Usiadła z tacą przy pierwszym wolnym stoliku i zabrała się do jedzenia. Po chwili ktoś stanął nad nią.
– Mogę się przysiąść? – Nessie podniosła głowę i zobaczyła brązową, rybią twarz i pomarańczowe oczy Kalamarianina. – Nazywam się Kridd. A ty jesteś Nessie, uczennica Qui-Gona, prawda? Widziałem was razem.
Postawił na blacie talerz pełen czegoś wyglądającego jak wodorosty. Usiadł.
– Czyim jesteś padawanem? – zagadnęła go.
– Ru Sem’heriego – odparł i Nes zrozumiała, czemu zjawił się w jadalni sam. Mistrz Sem’heri przed kilkoma tygodniami zginął w walce z żołnierzami mafii Czarnego Słońca. Cały zakon Jedi pogrążył się w żałobie, a Kridd musiał czekać, aż przydzielą mu nowego mistrza. Mogło to trwać dość długo.
W porównaniu z nim, Nessie naprawdę miała szczęście.

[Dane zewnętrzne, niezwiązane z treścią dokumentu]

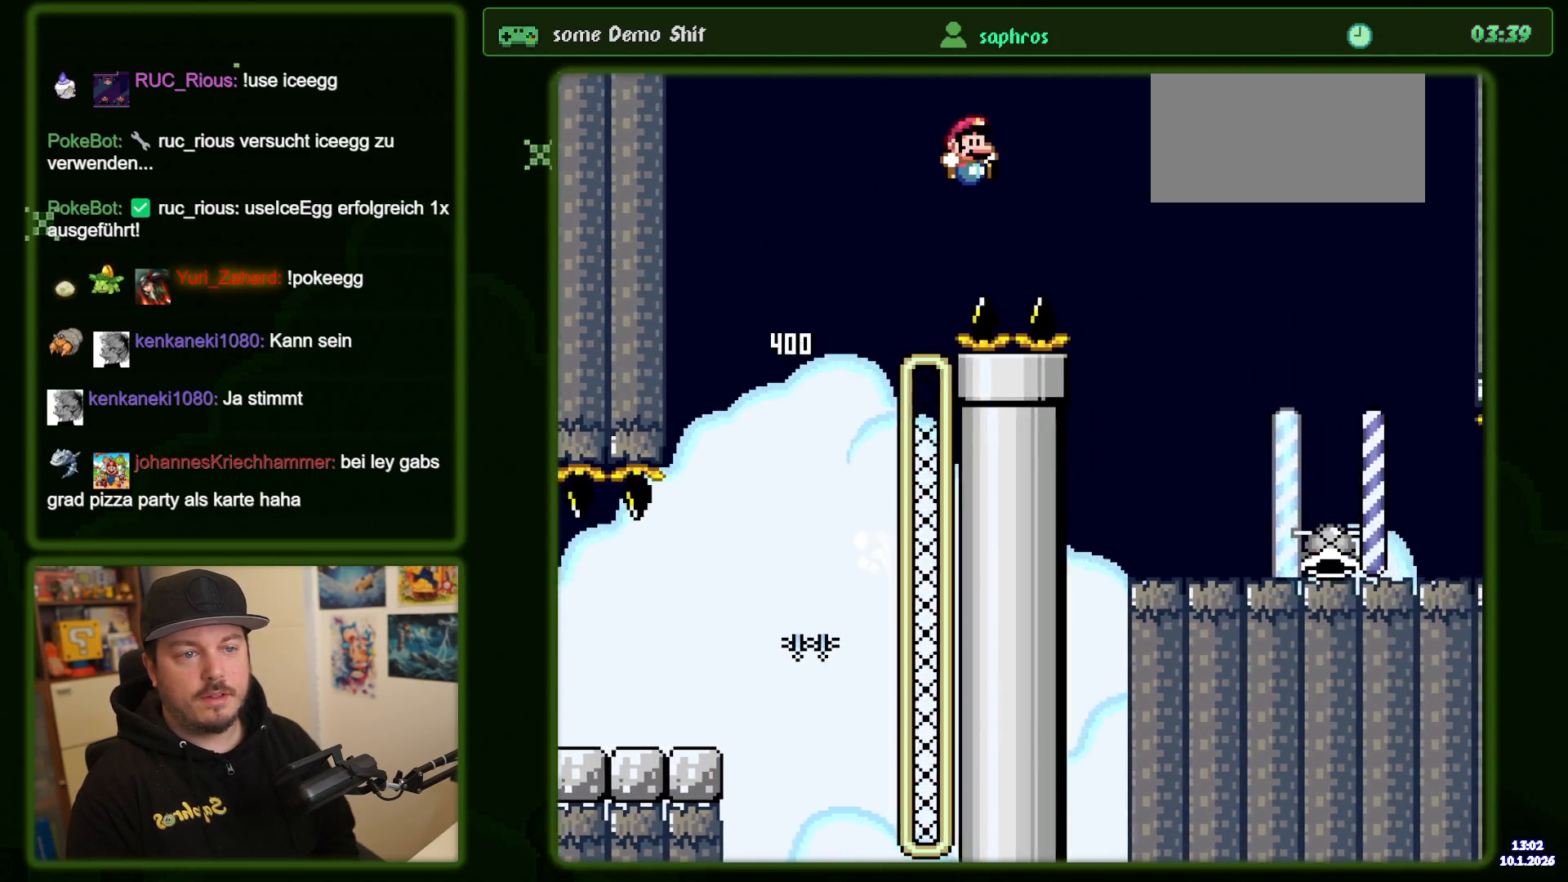
{"dt_ms": 500, "buttons": ["Y"], "events": [[267, "B", "up"], [367, "DPAD_RIGHT", "up"]]}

Po obiedzie poszli na zbiorowy trening. Prowadząca go zielonoskóra Lin Tekku, młoda mistrzyni z rasy Twi’lek, sprawnie podzieliła kilkunastoosobową grupę padawanów w pary według wzrostu, masy ciała i siły mięśni, i klasnęła w dłonie.
– Obrona przed atakiem ostrym narzędziem. Pamiętacie podstawowy układ, mam nadzieję? No to raz, dwa! Jedno naciera, drugie się broni, potem zmiana. Start!
Partnerką Nessie była Rodianka Zeena – w przełożeniu na ludzką miarę lat nieco starsza, ale dorównująca jej siłą i rozmiarami. Rodianie byli niżsi i chudsi od ludzi i większości innych ras, za to prawie wszystkich przewyższali zwinnością. Teraz też Zeena zaatakowała jak błyskawica, zręcznie uniknęła pozorowanego ciosu, zanurkowała pod wyciągniętym ramieniem Nessie i już przykładała jej do gardła pięść, w której na niby trzymała śmiertelnie groźne ostrze.
– Lk’harai! Wygrałam. Teraz ty.
Nessie ugięła nieco kolana i przygarbiła się, przyjmując pozę gotowego do skoku domniemanego zabójcy z nożem w ręku. Przez chwilę stała bez ruchu, zastanawiając się, jaką taktykę wybrać. Nagle zmrużyła oczy i zrobiła wypad, jakby chciała zaatakować od lewej – Zeena dała się nabrać i półobrotem zeszła z drogi spodziewanego ciosu. Nessie już była za nią, złapała za łokieć, drugą ręką otoczyła szyję Rodianki i wbiła jej wyimaginowany sztylet w gardło.
Znowu zamieniły się rolami, a potem jeszcze raz. Lin Tekku klasnęła w ręce.
– Dobrze! Wszyscy świetnie sobie radzą. Teraz przećwiczymy atak od tyłu z rzutem na ziemię. Proszę ustawić się w rzędach. Rwlworro, pamiętaj, że to tylko trening – nie masz wyrywać Bakkiemu rąk, tylko je wykręcać. Start!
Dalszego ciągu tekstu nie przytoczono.